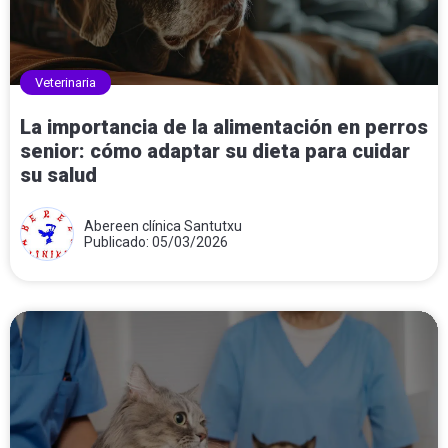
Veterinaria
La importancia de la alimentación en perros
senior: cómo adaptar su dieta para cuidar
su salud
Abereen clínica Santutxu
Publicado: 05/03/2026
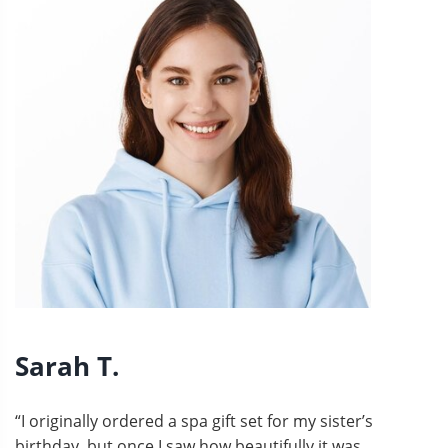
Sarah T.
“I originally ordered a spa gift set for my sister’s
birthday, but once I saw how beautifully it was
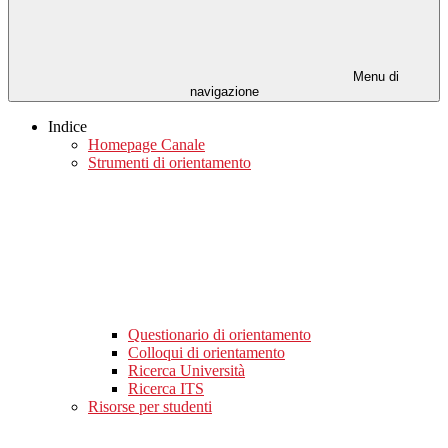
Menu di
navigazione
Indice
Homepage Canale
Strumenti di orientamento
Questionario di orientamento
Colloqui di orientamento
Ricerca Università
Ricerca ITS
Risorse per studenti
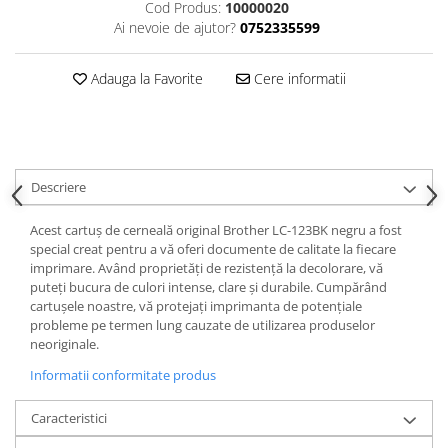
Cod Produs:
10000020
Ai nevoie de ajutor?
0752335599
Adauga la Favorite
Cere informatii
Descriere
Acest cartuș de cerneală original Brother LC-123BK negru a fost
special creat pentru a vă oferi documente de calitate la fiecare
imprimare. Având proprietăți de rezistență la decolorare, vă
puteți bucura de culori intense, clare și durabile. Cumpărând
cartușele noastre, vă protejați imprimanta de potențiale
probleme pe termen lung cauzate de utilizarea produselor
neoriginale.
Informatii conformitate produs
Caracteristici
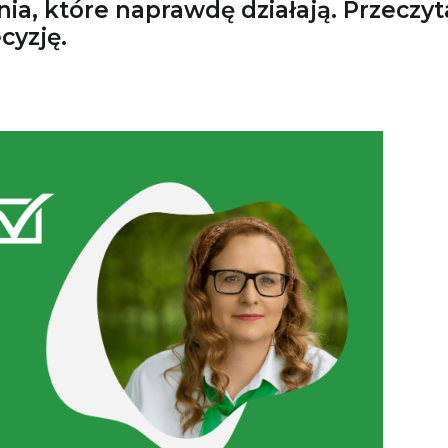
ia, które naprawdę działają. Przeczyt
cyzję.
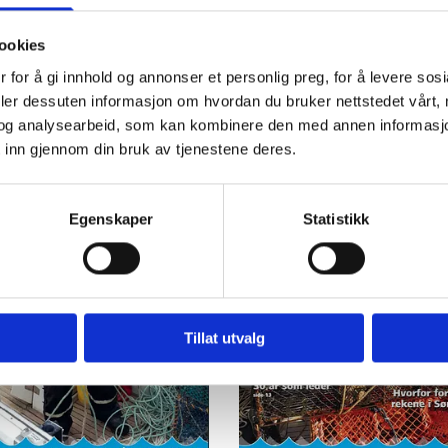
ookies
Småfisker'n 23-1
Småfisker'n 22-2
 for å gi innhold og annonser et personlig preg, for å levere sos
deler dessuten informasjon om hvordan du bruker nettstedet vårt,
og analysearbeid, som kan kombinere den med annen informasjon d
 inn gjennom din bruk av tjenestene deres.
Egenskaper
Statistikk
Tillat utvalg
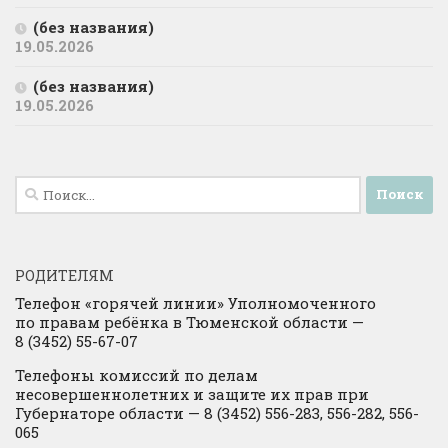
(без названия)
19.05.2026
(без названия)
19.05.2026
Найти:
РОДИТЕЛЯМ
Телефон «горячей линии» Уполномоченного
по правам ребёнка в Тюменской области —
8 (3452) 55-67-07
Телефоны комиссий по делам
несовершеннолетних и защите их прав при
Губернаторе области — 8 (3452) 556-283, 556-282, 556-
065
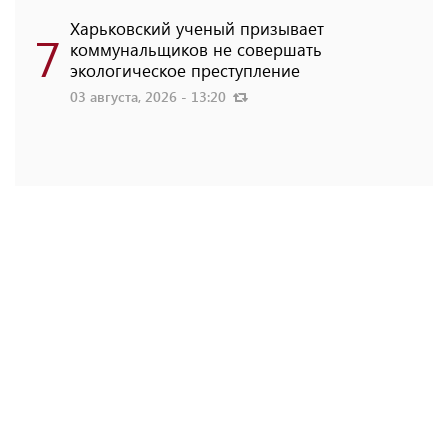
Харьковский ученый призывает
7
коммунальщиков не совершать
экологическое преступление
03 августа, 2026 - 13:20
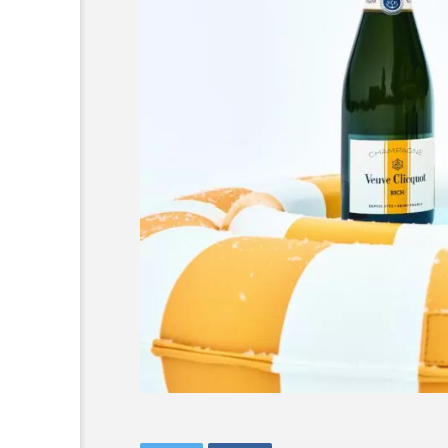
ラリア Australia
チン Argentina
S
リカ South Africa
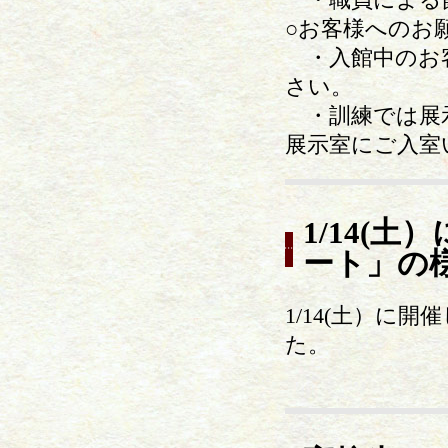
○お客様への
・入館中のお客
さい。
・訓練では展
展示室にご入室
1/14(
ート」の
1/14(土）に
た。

Task to carry out => Where a line of the records holds the word "области", copy that line.

Answer for this exercise =>
по правам ребёнка в Тюменской области —
Губернаторе области — 8 (3452) 556-283, 556-282, 556-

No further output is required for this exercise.